The latest housing finance statistics are further evidence that Australia’s housing market is approaching a peak.

"After an extended period of very strong growth in home loans over the last few years, particularly in Sydney and Melbourne, the latest housing finance statistics for October show a 0.2 per cent drop against the September data in seasonally adjusted terms,” Matthew Pollock, Master Builders Australia’s National Manager Housing said. 

“The number of transactions slipped for a second consecutive quarter, with reports by industry that limited stock for sale may be pushing up sales prices.
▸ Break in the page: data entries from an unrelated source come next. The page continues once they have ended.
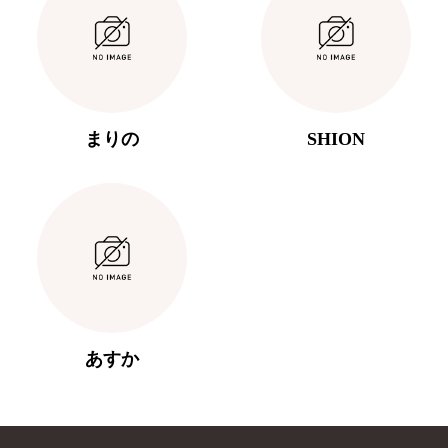
まりの
SHION
あすか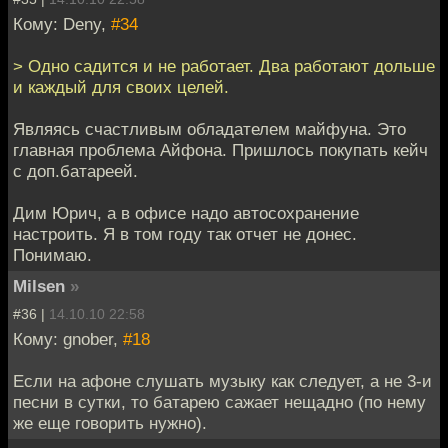
Кому: Deny,
#34
> Одно садится и не работает. Два работают дольше
и каждый для своих целей.
Являясь счастливым обладателем майфуна. Это
главная проблема Айфона. Пришлось покупать кейч
с доп.батареей.
Дим Юрич, а в офисе надо автосохранение
настроить. Я в том году так отчет не донес.
Понимаю.
Milsen
»
#36 |
14.10.10 22:58
Кому: gnober,
#18
Если на афоне слушать музыку как следует, а не 3-и
песни в сутки, то батарею сажает нещадно (по нему
же еще говорить нужно).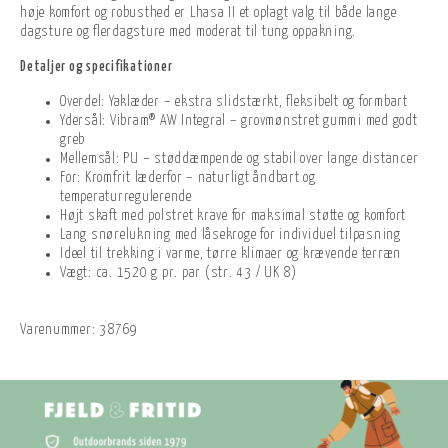
høje komfort og robusthed er Lhasa II et oplagt valg til både lange
dagsture og flerdagsture med moderat til tung oppakning.
Detaljer og specifikationer
Overdel: Yaklæder – ekstra slidstærkt, fleksibelt og formbart
Ydersål: Vibram® AW Integral – grovmønstret gummi med godt
greb
Mellemsål: PU – støddæmpende og stabil over lange distancer
For: Kromfrit læderfor – naturligt åndbart og
temperaturregulerende
Højt skaft med polstret krave for maksimal støtte og komfort
Lang snørelukning med låsekroge for individuel tilpasning
Ideel til trekking i varme, tørre klimaer og krævende terræn
Vægt: ca. 1520 g pr. par (str. 43 / UK 8)
Varenummer:
38769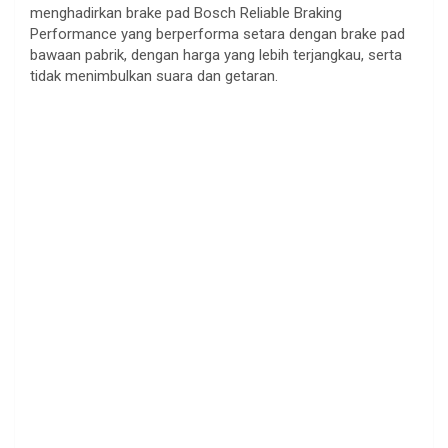
menghadirkan brake pad Bosch Reliable Braking
Performance yang berperforma setara dengan brake pad
bawaan pabrik, dengan harga yang lebih terjangkau, serta
tidak menimbulkan suara dan getaran.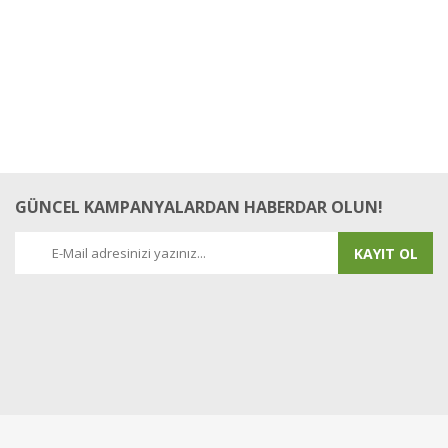
GÜNCEL KAMPANYALARDAN HABERDAR OLUN!
KAYIT OL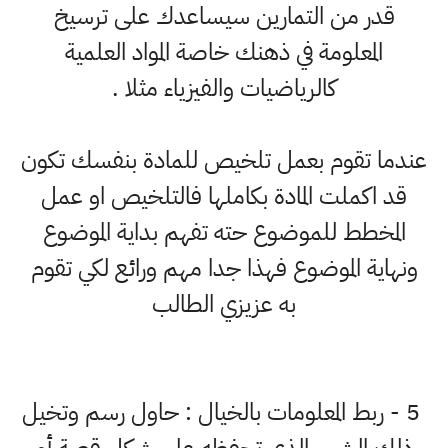
قدر من التمارين سيساعدك على ترسيخ
المعلومة في ذهنك خاصة المواد العلمية
كالرياضيات والفيزياء مثلا .
عندما تقوم بعمل تلخيص للمادة بنفسك تكون
قد اكملت المادة بكاملها فالتلخيص او عمل
المخطط للموضوع حته تفهم بداية الموضوع
ونهاية الموضوع فهذا جدا مهم ورائع لكي تقوم
به عزيزي الطالب
5 - ﺭﺑﻂ ﺍﻟﻤﻌﻠﻮﻣﺎﺕ ﺑﺎﻟﺨﻴﺎﻝ : ﺣﺎﻭﻝ رﺳﻢ ﻭﺗﺨﻴﻞ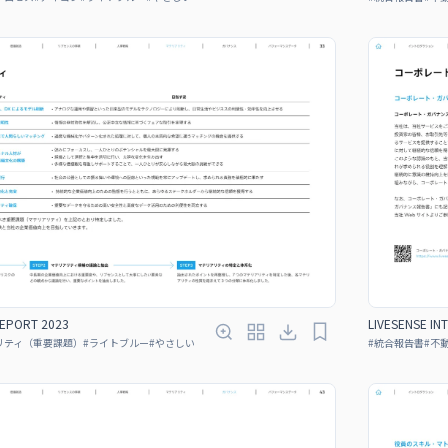
REPORT 2023
LIVESENSE IN
リティ（重要課題）
#
ライトブルー
#
やさしい
#
統合報告書
#
不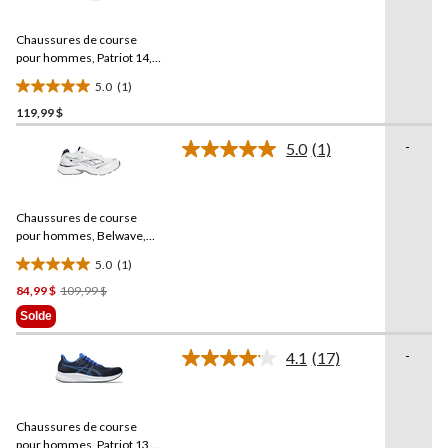
commentaire.
Lien
Chaussures de course
vers
la
pour hommes, Patriot 14,
même
ASICS
5.0
(1)
page.
5.0
119,99 $
étoile(s)
sur
-
5.0
(1)
5.
Lire
1
1
commentaire.
évaluation
Lien
Chaussures de course
vers
la
pour hommes, Belwave,
même
Reebok
5.0
(1)
page.
5.0
Prix
84,99 $
109,99 $
étoile(s)
Était
sur
Solde
109,99 $
5.
1
-
4.1
(17)
Lire
évaluation
les
17
commentaires.
Chaussures de course
Lien
vers
pour hommes, Patriot 13,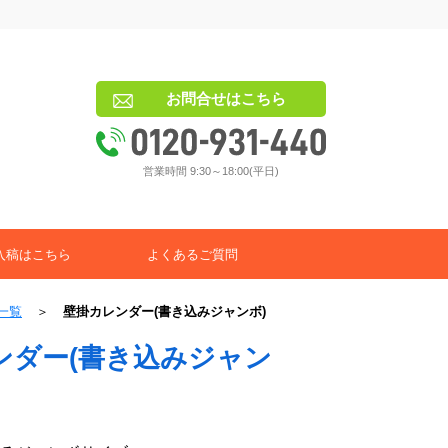
お問合せはこちら
営業時間 9:30～18:00(平日)
入稿はこちら
よくあるご質問
一覧
＞
壁掛カレンダー(書き込みジャンボ)
ンダー(書き込みジャン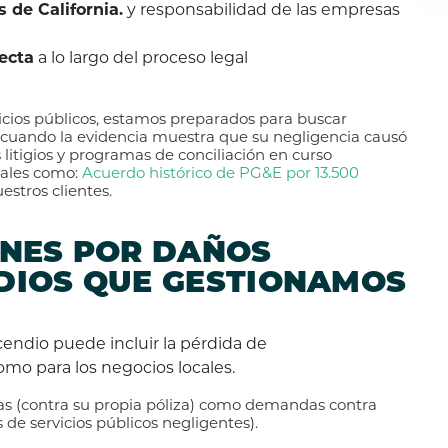
 de California.
y responsabilidad de las empresas
ecta
a lo largo del proceso legal
ios públicos, estamos preparados para buscar
 cuando la evidencia muestra que su negligencia causó
litigios y programas de conciliación en curso
 tales como:
Acuerdo histórico de PG&E por 13.500
estros clientes.
ONES POR DAÑOS
DIOS QUE GESTIONAMOS
endio puede incluir la pérdida de
como para los negocios locales.
s (contra su propia póliza) como demandas contra
de servicios públicos negligentes).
There are more buyers in the market than sellers, with Australia overall still suffering from a housing shortage upwards of 80,000 dwellings in 2016,” he said.   
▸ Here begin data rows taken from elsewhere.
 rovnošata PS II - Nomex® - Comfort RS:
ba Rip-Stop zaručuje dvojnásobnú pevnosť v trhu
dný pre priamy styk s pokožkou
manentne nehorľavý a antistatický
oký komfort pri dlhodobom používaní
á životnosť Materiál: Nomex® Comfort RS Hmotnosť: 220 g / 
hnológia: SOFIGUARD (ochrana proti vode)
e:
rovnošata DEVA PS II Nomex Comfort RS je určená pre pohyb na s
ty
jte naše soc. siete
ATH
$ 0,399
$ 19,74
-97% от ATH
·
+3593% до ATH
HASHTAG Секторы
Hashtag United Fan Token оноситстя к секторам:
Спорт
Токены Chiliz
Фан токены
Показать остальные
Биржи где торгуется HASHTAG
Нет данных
“Investor loans edged up slightly by 0.7 per cent on the September data, with measures put in place by the Australian Prudential Regulatory Authority (APRA) to tighten the lending criteria on interest only mortgage loans, and to cap property lending growth at 10 per cent, curtailing the more speculative elements of investor demand,” Matthew Pollock said.

“Owner occupied housing loans fell slightly by 0.8 per cent over the month, in terms of the number of dwellings and in total loan values,” he said. 
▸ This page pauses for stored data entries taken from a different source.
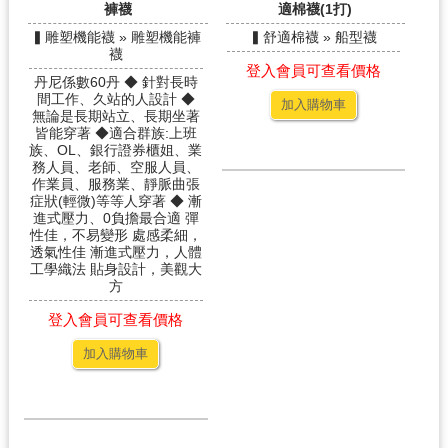
褲襪
適棉襪(1打)
▍雕塑機能襪 » 雕塑機能褲
▍舒適棉襪 » 船型襪
襪
登入會員可查看價格
丹尼係數60丹 ◆ 針對長時
間工作、久站的人設計 ◆
加入購物車
無論是長期站立、長期坐著
皆能穿著 ◆適合群族:上班
族、OL、銀行證券櫃姐、業
務人員、老師、空服人員、
作業員、服務業、靜脈曲張
症狀(輕微)等等人穿著 ◆ 漸
進式壓力、0負擔最合適 彈
性佳，不易變形 處感柔細，
透氣性佳 漸進式壓力，人體
工學織法 貼身設計，美觀大
方
登入會員可查看價格
加入購物車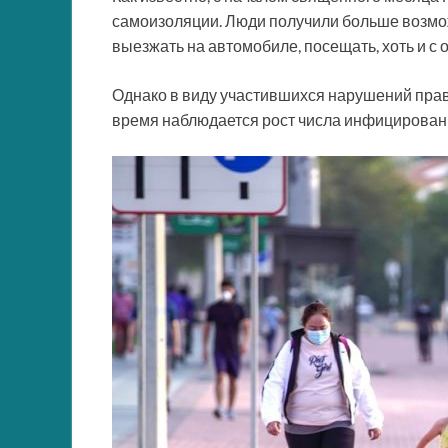
самоизоляции. Люди получили больше возмож
выезжать на автомобиле, посещать, хоть и с
Однако в виду участившихся нарушений прав
время наблюдается рост числа инфицирован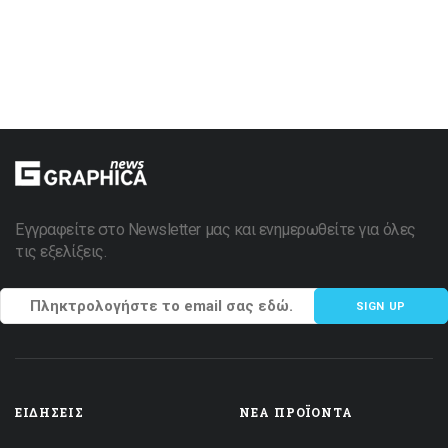
Εγγραφείτε στο Newsletter μας και ενημερωθείτε για όλες
τις εξελίξεις.
SIGN UP
ΕΙΔΉΣΕΙΣ
ΝΈΑ ΠΡΟΪΌΝΤΑ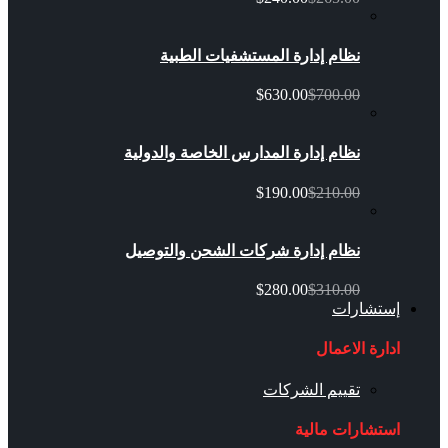
نظام إدارة المستشفيات الطبية
$630.00
$700.00
نظام إدارة المدارس الخاصة والدولية
$190.00
$210.00
نظام إدارة شركات الشحن والتوصيل
$280.00
$310.00
إستشارات
ادارة الاعمال
تقييم الشركات
استشارات مالية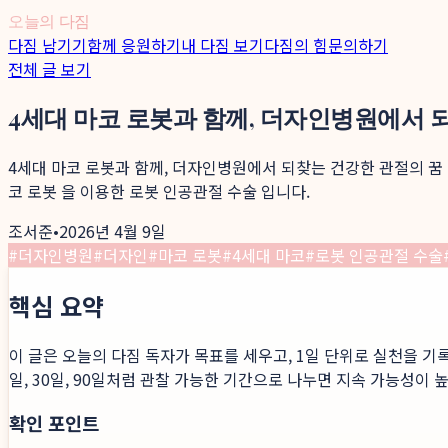
오늘의 다짐
다짐 남기기
함께 응원하기
내 다짐 보기
다짐의 힘
문의하기
전체 글 보기
4세대 마코 로봇과 함께, 더자인병원에서 
4세대 마코 로봇과 함께, 더자인병원에서 되찾는 건강한 관절의 꿈 
코 로봇 을 이용한 로봇 인공관절 수술 입니다.
조서준
•
2026년 4월 9일
#
더자인병원
#
더자인
#
마코 로봇
#
4세대 마코
#
로봇 인공관절 수술
핵심 요약
이 글은 오늘의 다짐 독자가 목표를 세우고, 1일 단위로 실천을 기
일, 30일, 90일처럼 관찰 가능한 기간으로 나누면 지속 가능성이 
확인 포인트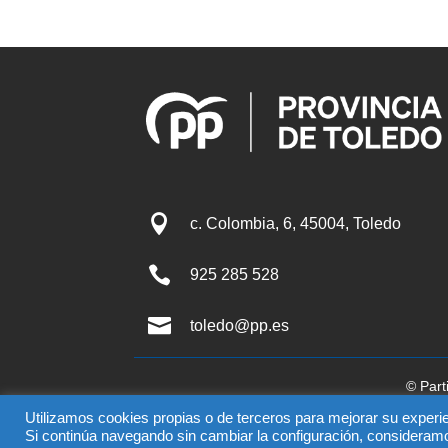

c. Colombia, 6, 45004, Toledo

925 285 528

toledo@pp.es
© Part
El uso de este sitio impli
Utilizamos cookies propias o de terceros para mejorar su experie
Si continúa navegando sin cambiar la configuración, consideram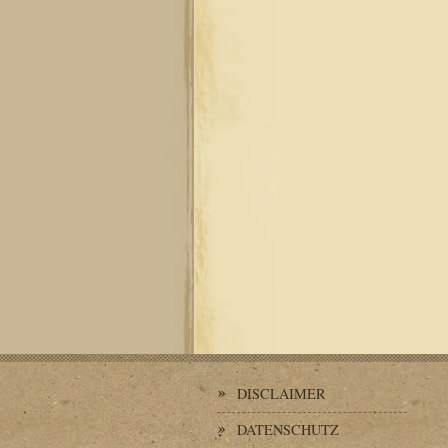
DISCLAIMER
DATENSCHUTZ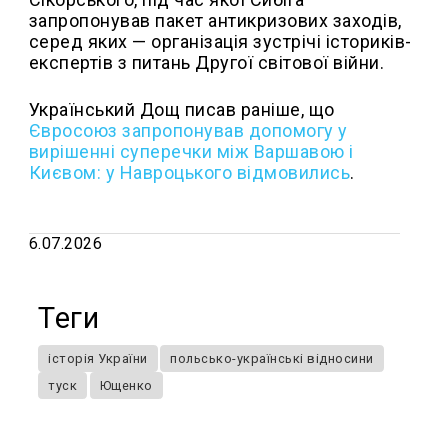
запропонував пакет антикризових заходів,
серед яких — організація зустрічі істориків-
експертів з питань Другої світової війни.
Український Дощ писав раніше, що
Євросоюз запропонував допомогу у
вирішенні суперечки між Варшавою і
Києвом: у Навроцького відмовились
.
6.07.2026
Теги
історія України
польсько-українські відносини
туск
Ющенко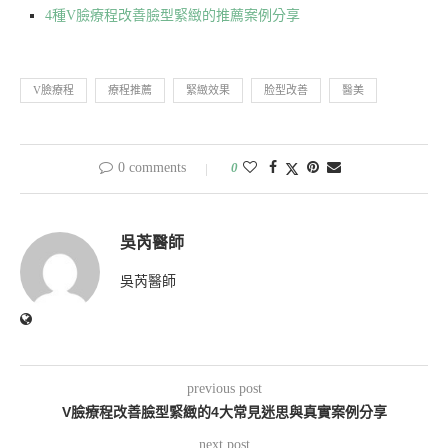
4種V臉療程改善臉型緊緻的推薦案例分享
V臉療程
療程推薦
緊緻效果
脸型改善
醫美
0 comments
0
吳芮醫師
吳芮醫師
previous post
V臉療程改善臉型緊緻的4大常見迷思與真實案例分享
next post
“Housing building approvals tend to follow the housing finance statistics, leading to an expectation for a further contraction in the building approvals data in December,” Mr Pollock said.

“The latest National Accounts data demonstrates the important role housing investment has played in driving economic growth in Australia, accounting for approximately 20 per cent of GDP growth over the past 12 months,” he said.

“Master Builders National Survey of Building and Construction indicates a strong pipeline of work for home builders in most parts of the country, so we expect dwelling investment to have a bounce in the December quarter statistics,” Mr Pollock said.

“Looking into next year, there is a risk that the current weakness in housing finance and building approvals will feed into slower new home completions. If that happens there is a high risk that the supply of new homes once again falling short of demand and the associated upward pressure on future house prices. It would also be removing a key growth driver of the economy,” he said.

“This latest data highlights the urgent need for the State/Territory Premiers to make a firm commitment for all levels of government to work together to remove the structural impediments to the supply of new homes at today’s COAG meeting in Canberra,” Matthew Pollock said.